(Dataset records begins)

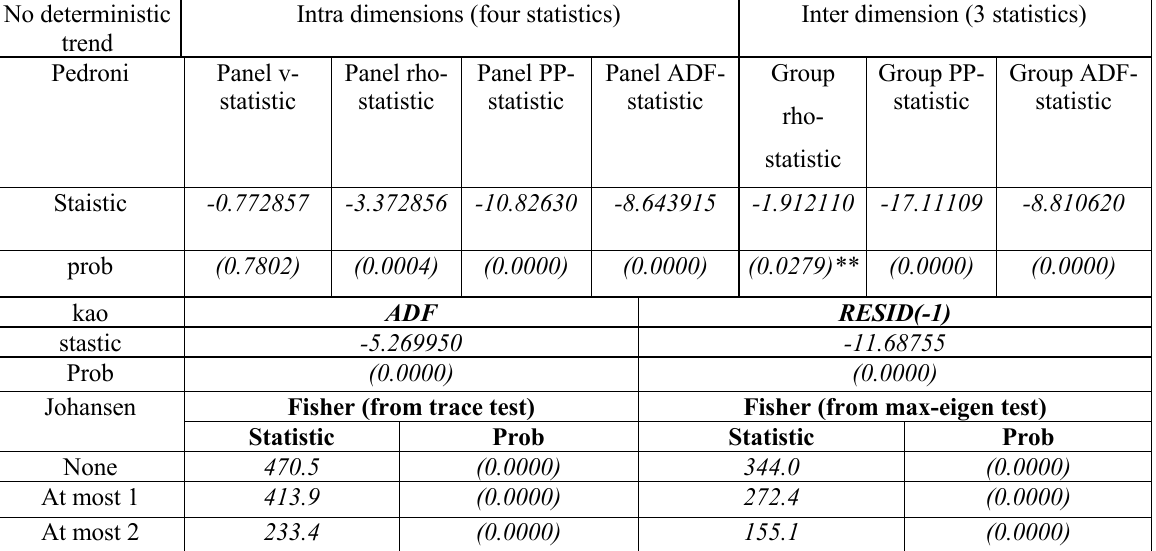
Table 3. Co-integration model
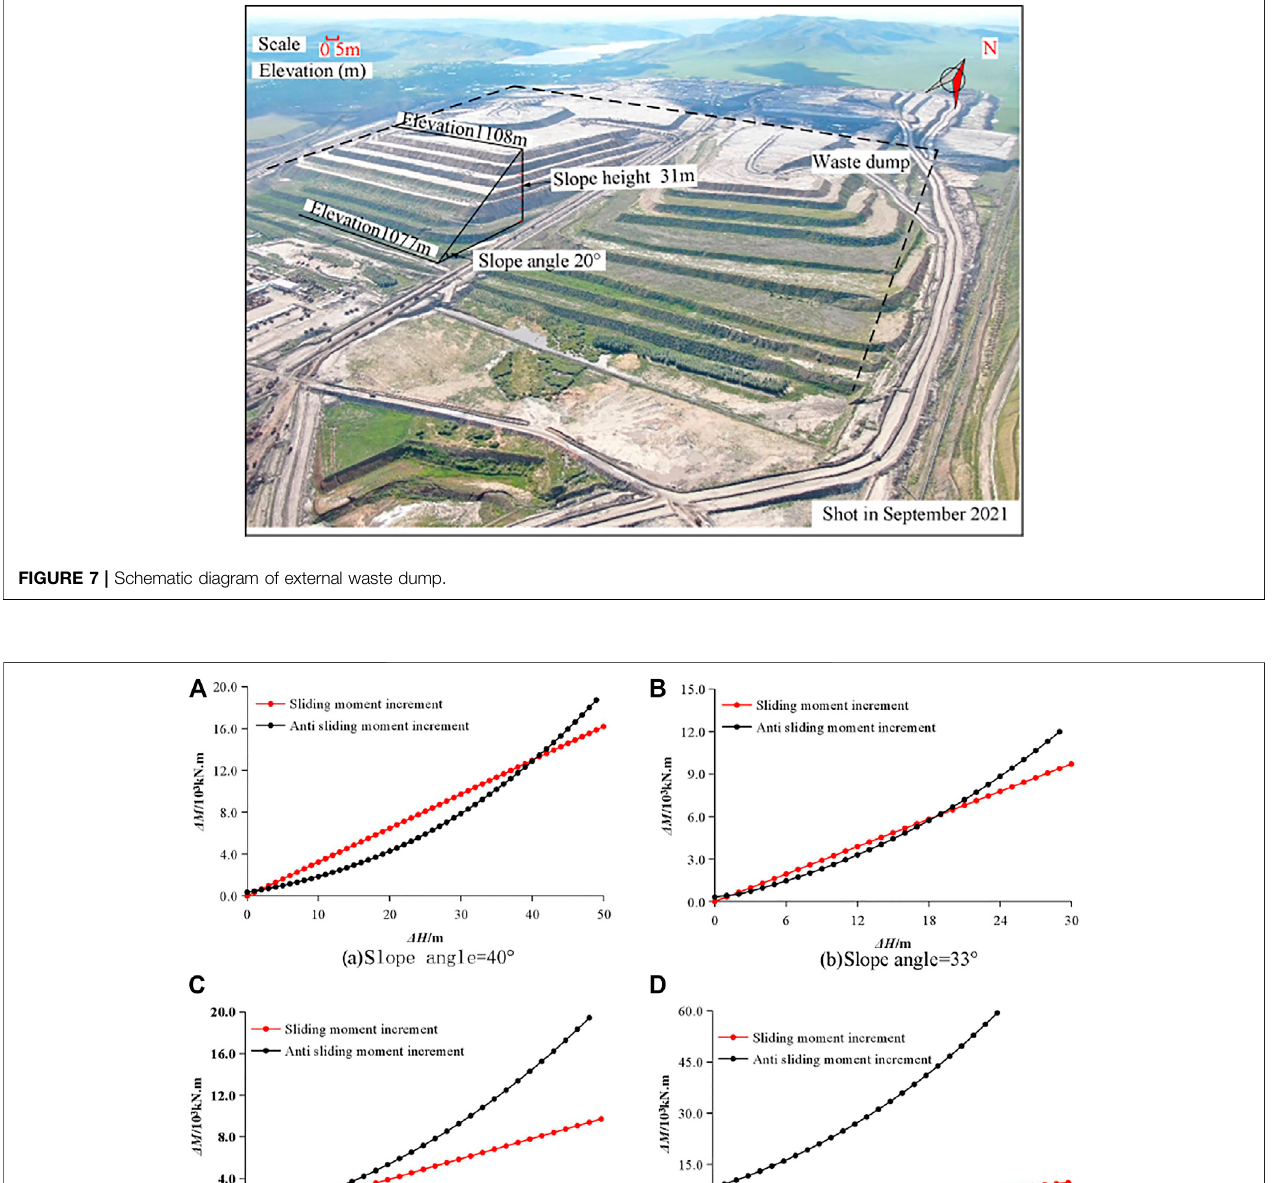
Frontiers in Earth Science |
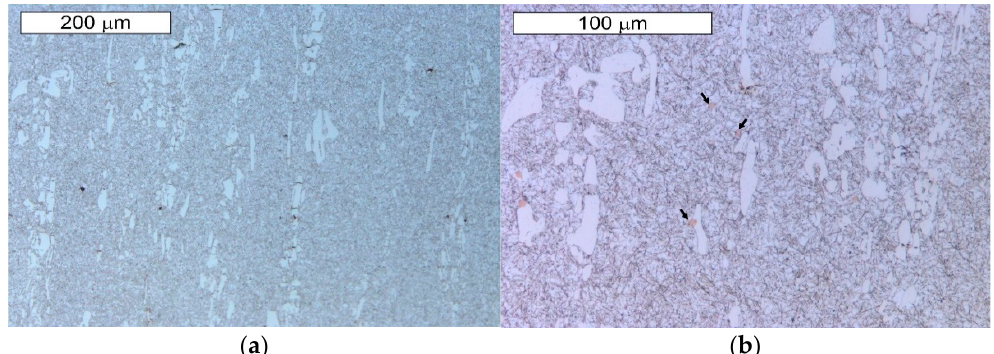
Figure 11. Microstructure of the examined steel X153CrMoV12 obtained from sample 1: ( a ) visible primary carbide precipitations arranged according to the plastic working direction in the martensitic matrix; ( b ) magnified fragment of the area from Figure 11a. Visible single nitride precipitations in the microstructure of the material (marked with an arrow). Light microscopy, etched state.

(Dataset records ends)
(Dataset records begins)

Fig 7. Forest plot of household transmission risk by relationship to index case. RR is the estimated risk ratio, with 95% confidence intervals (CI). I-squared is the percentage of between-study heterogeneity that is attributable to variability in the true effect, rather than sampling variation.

(Dataset records ends)
(Dataset records begins)

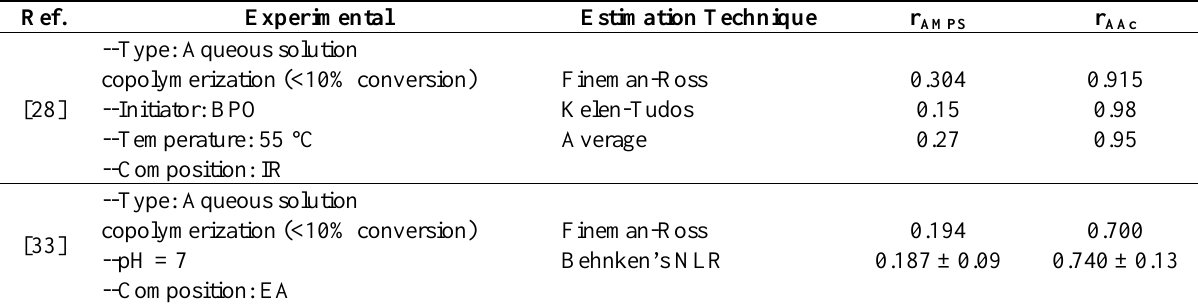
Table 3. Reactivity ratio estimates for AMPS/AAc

(Dataset records ends)

Exercise objective:
Look above for the line containing "Table 3. Co-integration model", then write out every line from there down to the line containing "Figure 11. Microstructure", that line included, with no pictures.

Exercise answer:
Table 3. Co-integration model
Frontiers in Earth Science |
Figure 11. Microstructure of the examined steel X153CrMoV12 obtained from sample 1: ( a ) visible primary carbide precipitations arranged according to the plastic working direction in the martensitic matrix; ( b ) magnified fragment of the area from Figure 11a. Visible single nitride precipitations in the microstructure of the material (marked with an arrow). Light microscopy, etched state.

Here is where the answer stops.